Воздушные занавеси трепетали, растекаясь по воздуху белёсой дымкой. Точно такой же сейчас было затянуто моё сознание. Я сладко потянулась, прикрыла лицо ладонью, не в силах сдержать короткий зевок, и, всё ещё витая где-то между сном, в котором не было места пережитым кошмарам, и явью, что ещё не успела напугать очередной неприятностью, обвела взглядом спальню. Вернее, попыталась: наброшенная на кровать вуаль стирала окружающую обстановку, или это у меня по-прежнему всё стиралось и расплывалось перед глазами.
Но хотя бы ничего нигде не болит, не саднит и не ноет. Меня охватило удивительное чувство лёгкости. Прохладный шёлк сорочки приятно льнул к коже. Хм, к обнажённой… Сцепив перед собой пальцы, потянулась с блаженным стоном. Как же здорово просыпаться вот так! Утопая в мягкой перине, обласканная лучами солнца, вместе с порывами ветра проникавшими в комнату.
Постепенно воспоминания начали заполнять разум, вытряхивая тело из состояния неги. Я не знала, какое из чувств сейчас уместней: радость или волнение. Поэтому решила, что вполне могу испытывать оба: радоваться своему спасению и тревожиться из-за предстоящего разговора с Герхильдом.

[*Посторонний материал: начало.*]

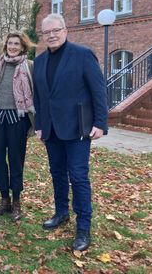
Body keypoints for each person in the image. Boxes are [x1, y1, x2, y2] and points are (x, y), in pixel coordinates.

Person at [33, 13, 108, 251]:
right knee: (57, 173)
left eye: (56, 30)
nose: (52, 35)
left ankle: (83, 227)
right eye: (47, 32)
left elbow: (99, 90)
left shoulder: (83, 55)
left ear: (66, 30)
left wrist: (100, 123)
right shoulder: (41, 60)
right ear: (43, 35)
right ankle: (61, 213)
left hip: (77, 128)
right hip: (52, 130)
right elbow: (40, 96)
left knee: (78, 176)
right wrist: (39, 125)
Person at [0, 31, 35, 222]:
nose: (13, 47)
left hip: (17, 120)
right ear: (6, 45)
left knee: (16, 161)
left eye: (17, 44)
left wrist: (33, 124)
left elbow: (35, 94)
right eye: (10, 43)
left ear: (23, 47)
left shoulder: (29, 67)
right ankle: (4, 200)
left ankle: (17, 202)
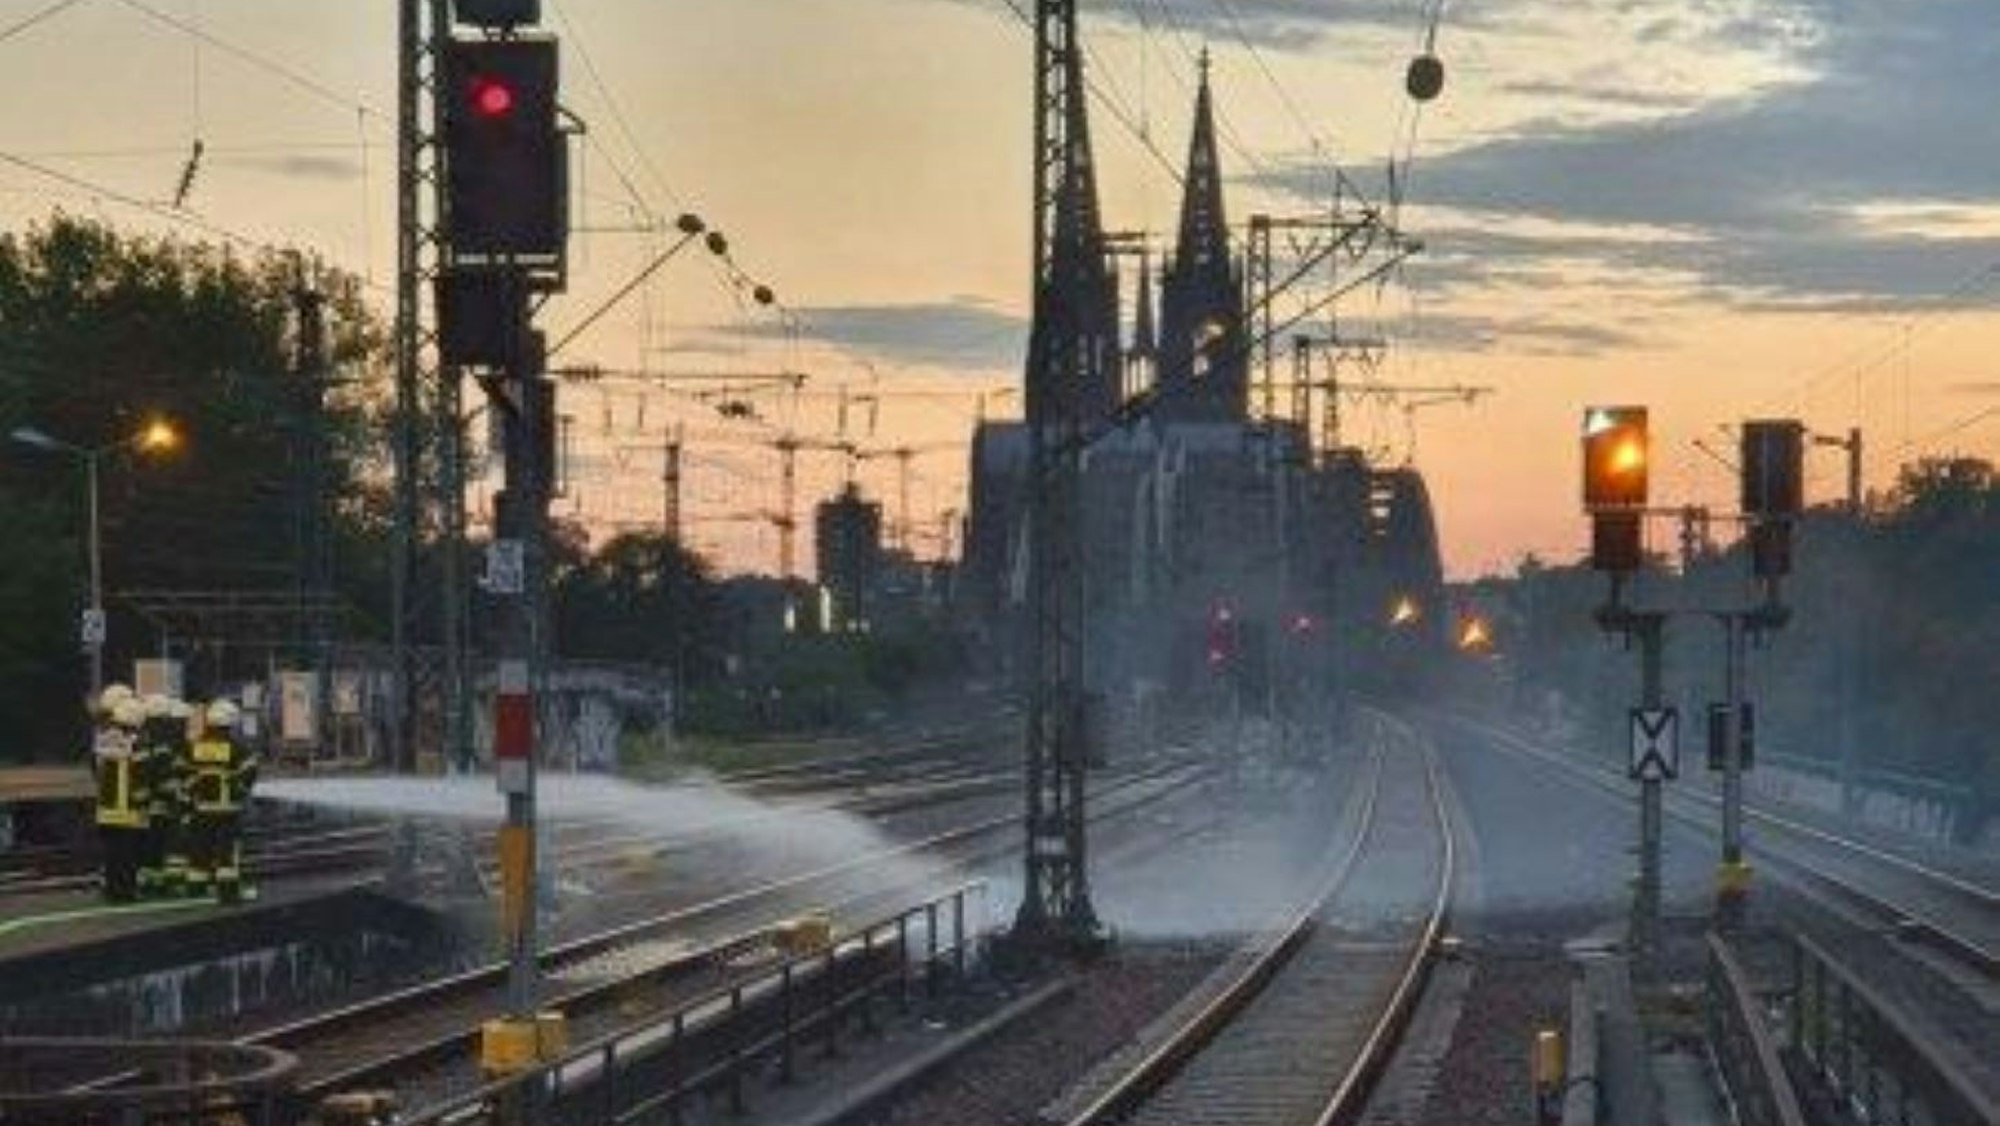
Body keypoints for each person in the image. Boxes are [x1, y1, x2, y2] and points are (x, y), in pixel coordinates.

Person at [189, 700, 259, 904]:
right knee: (227, 852)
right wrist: (242, 790)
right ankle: (228, 893)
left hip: (202, 806)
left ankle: (196, 889)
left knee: (200, 848)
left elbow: (189, 773)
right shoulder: (235, 747)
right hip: (227, 807)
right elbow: (250, 770)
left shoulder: (198, 744)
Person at [90, 690, 149, 901]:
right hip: (129, 809)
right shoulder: (136, 742)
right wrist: (144, 802)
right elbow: (141, 775)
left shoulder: (103, 739)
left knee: (111, 854)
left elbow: (95, 770)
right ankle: (127, 892)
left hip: (106, 809)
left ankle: (112, 892)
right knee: (128, 855)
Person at [140, 695, 193, 897]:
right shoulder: (165, 745)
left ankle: (153, 885)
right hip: (166, 806)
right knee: (171, 847)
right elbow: (165, 777)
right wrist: (180, 794)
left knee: (153, 849)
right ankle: (169, 884)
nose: (182, 726)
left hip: (153, 806)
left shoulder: (152, 741)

Обрывки ужастика под названием «Восстание магических зомби», будоража, проносились перед внутренним взором, но вскоре их вытеснило куда более приятное воспоминание – неожиданное появление Скальде. И пусть встреча со зверем вышла напряжённой, я бы даже сказала – энергозатратной (этот фыркающий ящер, облизывавшийся на Крейна и явно мечтавший превратить его во что-то очень ледяное и не совсем живое, выпил из меня последние соки), я была счастлива, что он пришёл. Ну то есть прилетел.
Хорошо помню, как стояла перед драконом, чувствуя себя по сравнению с ним крошечным насекомым. Стояла, обхватив плечи руками, сжимаясь под проникавшим под кожу, сквозь всю мою суть хищным звериным взглядом. Что-то говорила, убеждала, упрашивала. А потом… Потом навалилась слабость, погребя моё измученное тело, а с ним и сознание, под своей тяжестью. Последнее, что запомнила, – это мужчину, показавшегося из затянувшего мир тумана. Густого, почти непроницаемого. Разглядеть лицо спасителя я не успела, шлёпнулась на землю и отключилась следом за Крейном.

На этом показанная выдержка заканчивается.